Top of Extracted entries
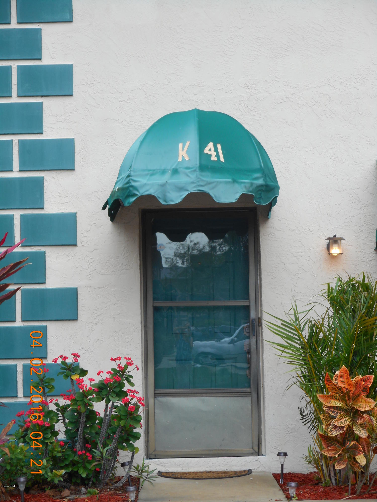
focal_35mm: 102
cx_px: 188
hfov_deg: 14.5
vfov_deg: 19.3
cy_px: 251
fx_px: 1481
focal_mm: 18.2
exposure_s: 1/100
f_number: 5.8
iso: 80
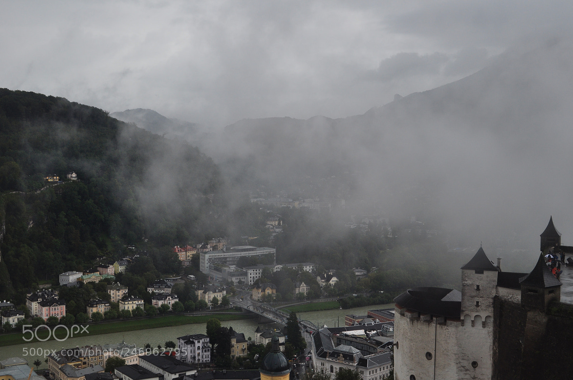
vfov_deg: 28.0
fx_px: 763
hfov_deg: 41.2
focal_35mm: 48
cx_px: 286
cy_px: 190
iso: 280
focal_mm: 32
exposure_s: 1/60
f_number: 8
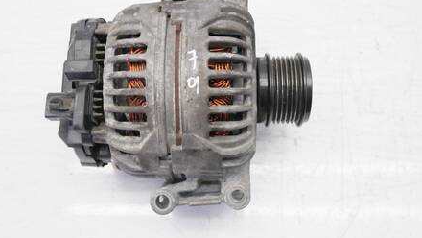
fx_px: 425
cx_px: 195
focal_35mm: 38
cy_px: 102
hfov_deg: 52.7
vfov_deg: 31.2
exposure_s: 1/60
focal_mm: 16
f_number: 4
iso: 200
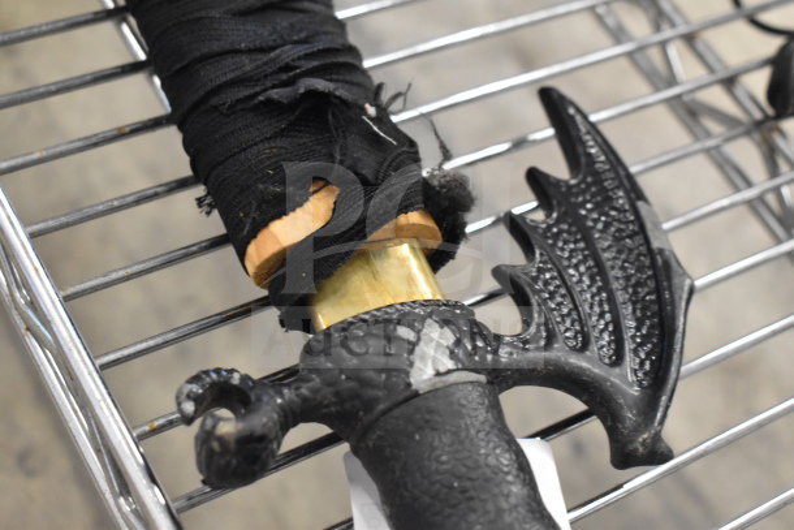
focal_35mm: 60
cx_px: 397
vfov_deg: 22.6
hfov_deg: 33.4
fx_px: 1324
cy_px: 265
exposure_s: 1/60
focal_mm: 40
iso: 5000
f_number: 4.8
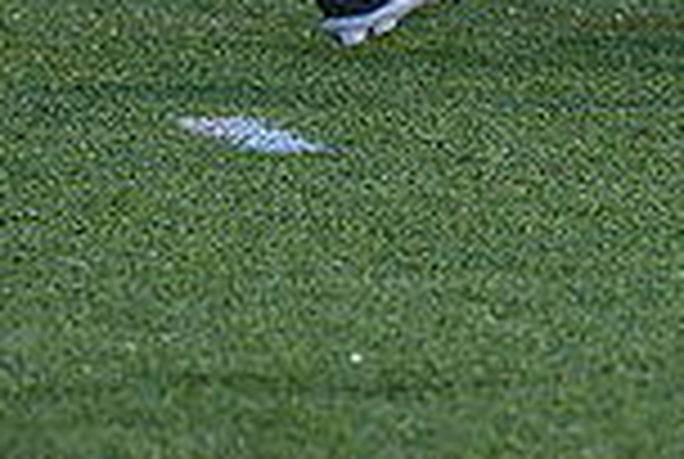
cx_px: 973
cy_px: -327
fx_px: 16943
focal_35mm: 890
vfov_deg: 1.6
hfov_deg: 2.3
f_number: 2.8
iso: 800
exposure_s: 1/1000
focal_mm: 170
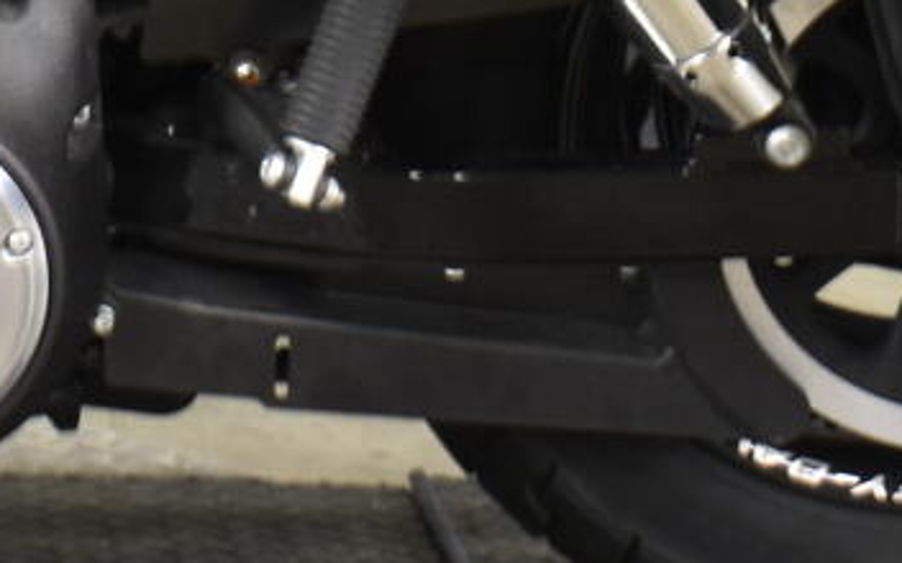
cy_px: -590
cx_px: -541
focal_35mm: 269
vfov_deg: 4.8
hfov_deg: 7.6
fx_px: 6610
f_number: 4.2
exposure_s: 1/13
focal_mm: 31
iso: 400
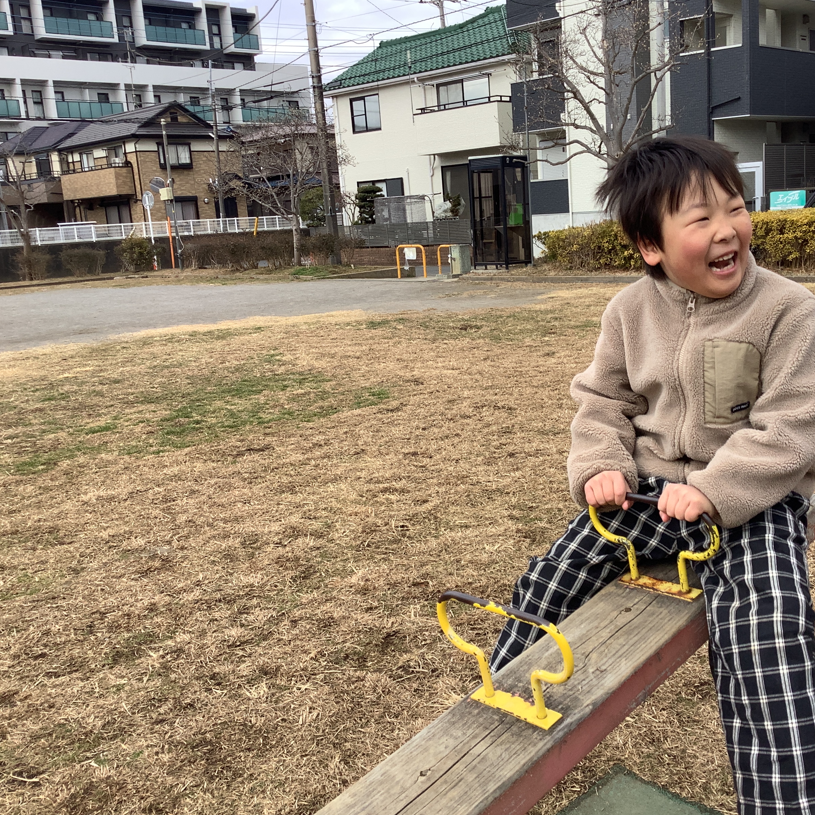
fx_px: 986
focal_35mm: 37
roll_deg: +1.2
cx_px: 503
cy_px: 410
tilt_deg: -12.2
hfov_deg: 44.6
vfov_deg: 44.9
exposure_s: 1/452
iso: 25
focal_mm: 3.3
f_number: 2.4
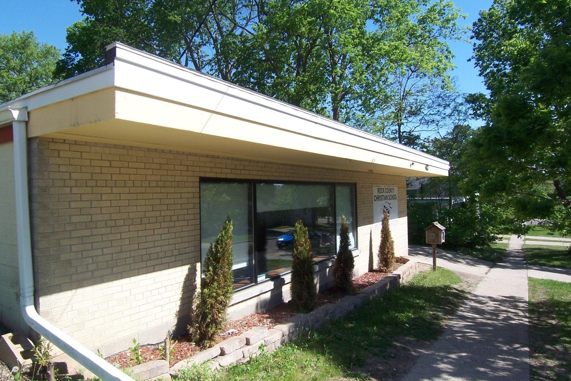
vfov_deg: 53.1
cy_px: 191
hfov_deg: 73.7
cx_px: 286
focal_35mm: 24
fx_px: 381
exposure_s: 1/200
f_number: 5.6
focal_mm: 3.8
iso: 64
Bottom of Extracted entries
■ Instruction: Would you please repeat the lines above exactly, from the first line of the listing through the line holding "vfov_deg: 31.2", with nothing added and no pictures?

■ Answer to this task:
focal_35mm: 102
cx_px: 188
hfov_deg: 14.5
vfov_deg: 19.3
cy_px: 251
fx_px: 1481
focal_mm: 18.2
exposure_s: 1/100
f_number: 5.8
iso: 80
vfov_deg: 28.0
fx_px: 763
hfov_deg: 41.2
focal_35mm: 48
cx_px: 286
cy_px: 190
iso: 280
focal_mm: 32
exposure_s: 1/60
f_number: 8
fx_px: 425
cx_px: 195
focal_35mm: 38
cy_px: 102
hfov_deg: 52.7
vfov_deg: 31.2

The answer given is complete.